11.07.2008

Camino a casa y la nostalgia me invade.


Pues si, resulta ser un día en donde las ganas de terner un amigo, o amiga; el genero me resulta lo de menos. Lo importante radica en el simple hecho de tener a alguien ahí.

Algunas veces me dan las tremendas ganas de "salir corriendo"; metáfora alusiva a la acción de hacer una llamada, concertar una cita en algún café, caer de improviso, que sé yo! Saber que alguien que te entiende y conoce bien, podrá darse el tiempo como para que vayas a soltar la lengua y decir desde lo más profundo hasta lo más vanal y ordinario. Desde soltar el llanto a cántaros preguntando mil cosas hasta reír demasiado que el mundo pareceria, entonces, tener sentido. Después del tremendo despliegue de quien prefiere aguantar el corazón entre las redes de la mente.
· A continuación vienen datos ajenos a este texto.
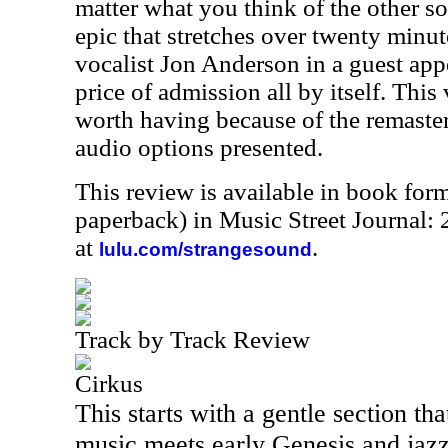
matter what you think of the other son
epic that stretches over twenty minut
vocalist Jon Anderson in a guest app
price of admission all by itself. This 
worth having because of the remaste
audio options presented.
This review is available in book for
paperback) in Music Street Journal
at
.
lulu.com/strangesound
Track by Track Review
Cirkus
This starts with a gentle section that
music meets early Genesis and jazz.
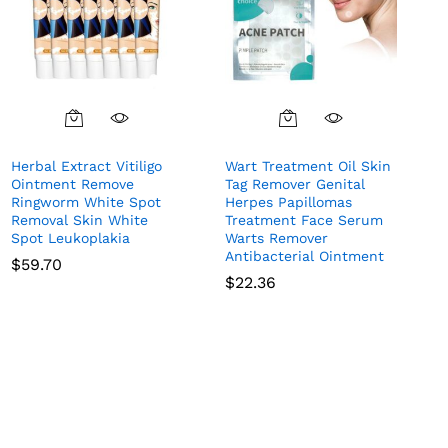
Herbal Extract Vitiligo
Wart Treatment Oil Skin
Ointment Remove
Tag Remover Genital
Ringworm White Spot
Herpes Papillomas
Removal Skin White
Treatment Face Serum
Spot Leukoplakia
Warts Remover
Antibacterial Ointment
$
59.70
$
22.36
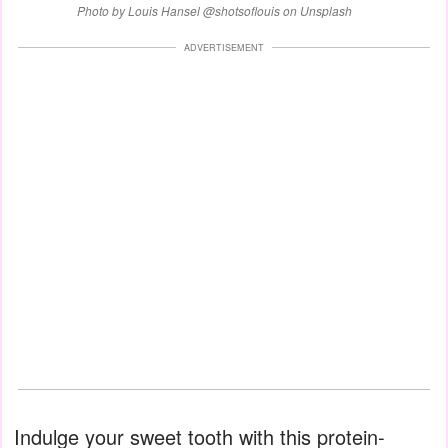
Photo by Louis Hansel @shotsoflouis on Unsplash
ADVERTISEMENT
Indulge your sweet tooth with this protein-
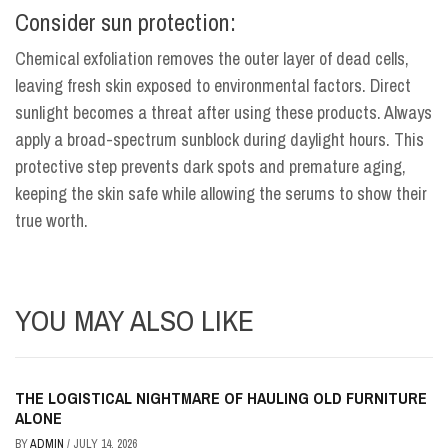
Consider sun protection:
Chemical exfoliation removes the outer layer of dead cells,
leaving fresh skin exposed to environmental factors. Direct
sunlight becomes a threat after using these products. Always
apply a broad-spectrum sunblock during daylight hours. This
protective step prevents dark spots and premature aging,
keeping the skin safe while allowing the serums to show their
true worth.
YOU MAY ALSO LIKE
THE LOGISTICAL NIGHTMARE OF HAULING OLD FURNITURE
ALONE
BY
ADMIN
/
JULY 14, 2026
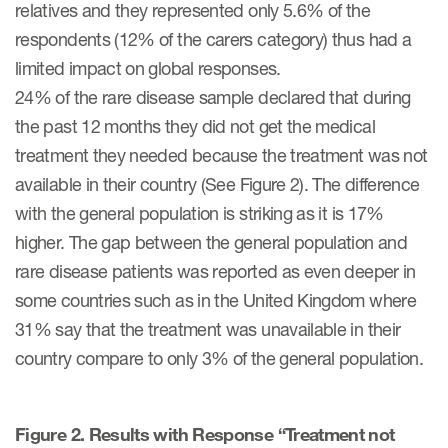
relatives and they represented only 5.6% of the
ut us
respondents (12% of the carers category) thus had a
limited impact on global responses.
24% of the rare disease sample declared that during
the past 12 months they did not get the medical
About us
treatment they needed because the treatment was not
Read More
available in their country (See Figure 2). The difference
with the general population is striking as it is 17%
Team
higher. The gap between the general population and
Experience
rare disease patients was reported as even deeper in
some countries such as in the United Kingdom where
31% say that the treatment was unavailable in their
country compare to only 3% of the general population.
Figure 2. Results with Response “Treatment not
ct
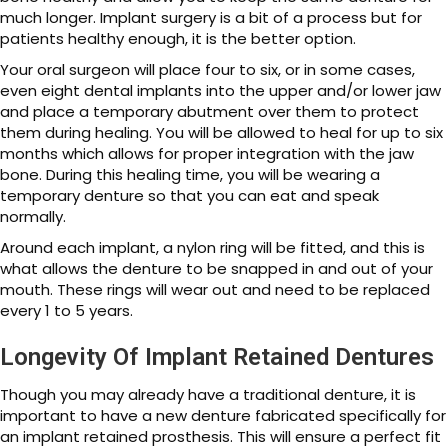
much longer. Implant surgery is a bit of a process but for
patients healthy enough, it is the better option.
Your oral surgeon will place four to six, or in some cases,
even eight dental implants into the upper and/or lower jaw
and place a temporary abutment over them to protect
them during healing. You will be allowed to heal for up to six
months which allows for proper integration with the jaw
bone. During this healing time, you will be wearing a
temporary denture so that you can eat and speak
normally.
Around each implant, a nylon ring will be fitted, and this is
what allows the denture to be snapped in and out of your
mouth. These rings will wear out and need to be replaced
every 1 to 5 years.
Longevity Of Implant Retained Dentures
Though you may already have a traditional denture, it is
important to have a new denture fabricated specifically for
an implant retained prosthesis. This will ensure a perfect fit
Nostalgia, deseo, que más! Tal vez mi sentimiento redunda en una especie de necesidad, de soledad, de pertenencia. Qué otro adjetivo cabría en mi despliegue del estudio a mi mente, de la confrontación, del dejar ir todo; sentir. Parar la racionalización.

Sé que tengo amigos, muy buenos, no lo puedo negar, pero, existe algo, una especie de distancia, una especie de química incompleta. Es raro, por que habitan en mi corazón un espacio importante (sin cliché, ni palabras vagas). No obstante, aún me hace falta. Extraño.

Joder! Ya me he cansado de buscar. Igual y ni la búsqueda he hecho; eso de buscar de plano a mi no se me da! Tampoco aquello de que quien me quiera que me busque, aunque, no niego que se siente chido que alguien te considere, trate de compartir contigo su tiempo. Te haga sentir especial de cierta manera. Pocas veces, pocas veces.

En fin, hoy este ha sido la invasión, como otras, pero, hoy esta se ha ganado el título.